**Brief**
What is needed is an exact retyping of each entry, pictures excluded.

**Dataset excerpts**
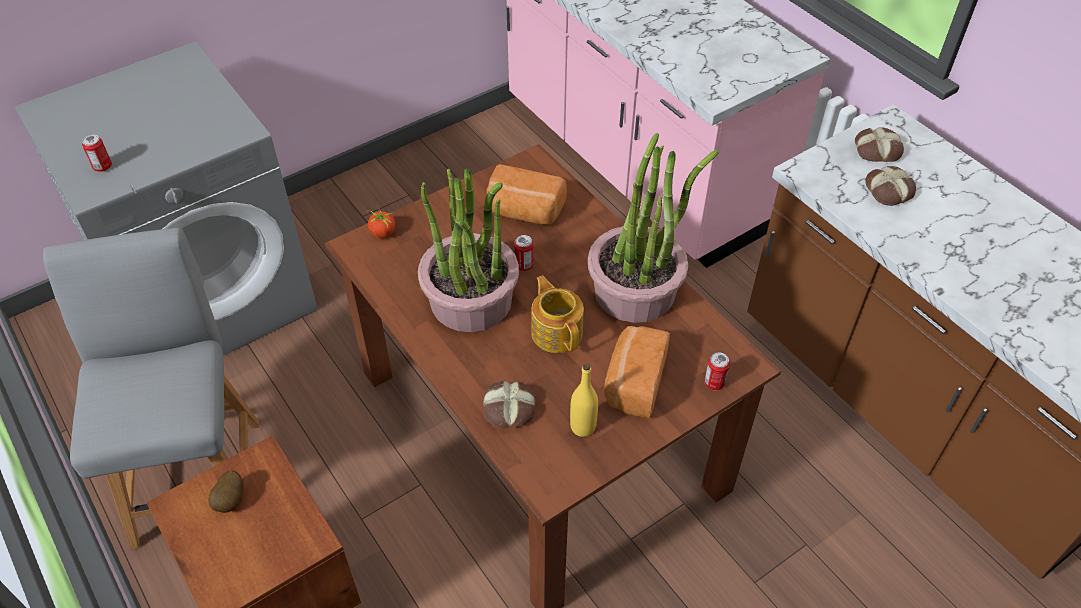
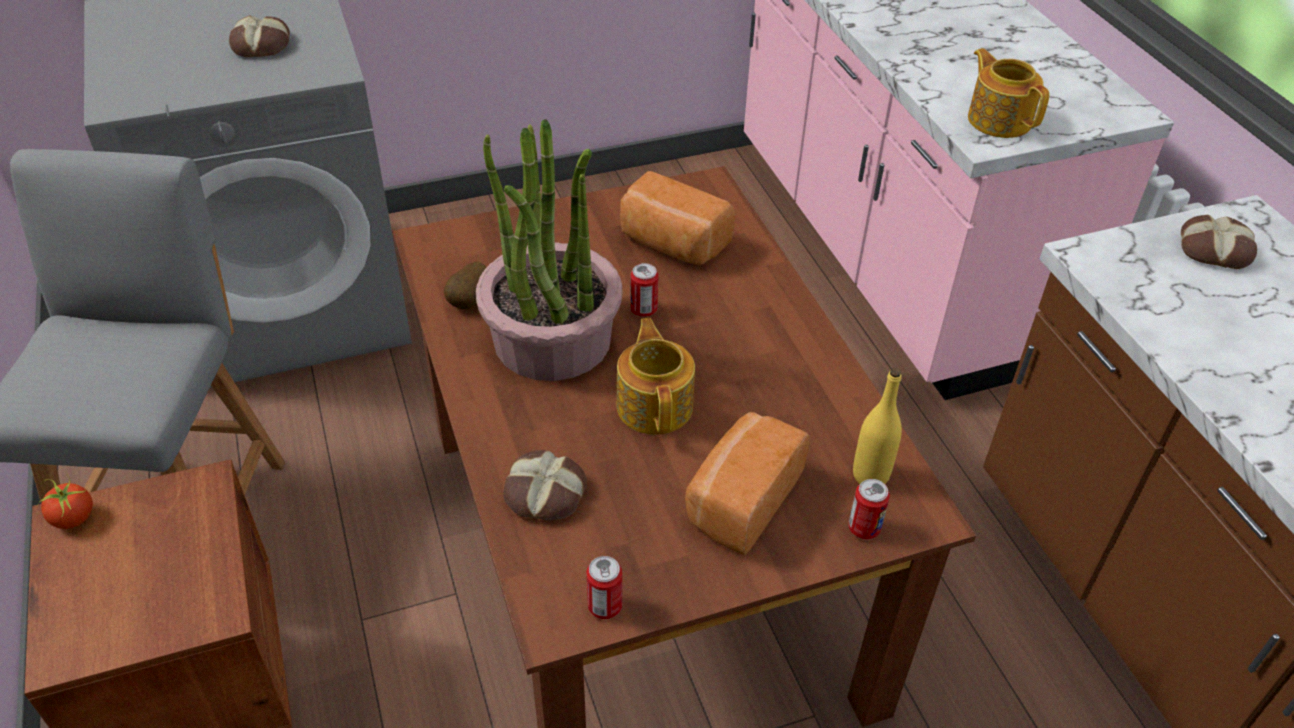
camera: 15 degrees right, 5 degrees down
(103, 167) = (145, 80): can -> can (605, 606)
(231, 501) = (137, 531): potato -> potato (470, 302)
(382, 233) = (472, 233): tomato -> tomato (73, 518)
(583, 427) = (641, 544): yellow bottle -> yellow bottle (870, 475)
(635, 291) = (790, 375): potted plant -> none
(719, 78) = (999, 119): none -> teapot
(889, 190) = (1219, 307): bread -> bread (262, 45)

**Response area**
camera: 15 degrees right, 5 degrees down
(103, 167) = (145, 80): can -> can (605, 606)
(231, 501) = (137, 531): potato -> potato (470, 302)
(382, 233) = (472, 233): tomato -> tomato (73, 518)
(583, 427) = (641, 544): yellow bottle -> yellow bottle (870, 475)
(635, 291) = (790, 375): potted plant -> none
(719, 78) = (999, 119): none -> teapot
(889, 190) = (1219, 307): bread -> bread (262, 45)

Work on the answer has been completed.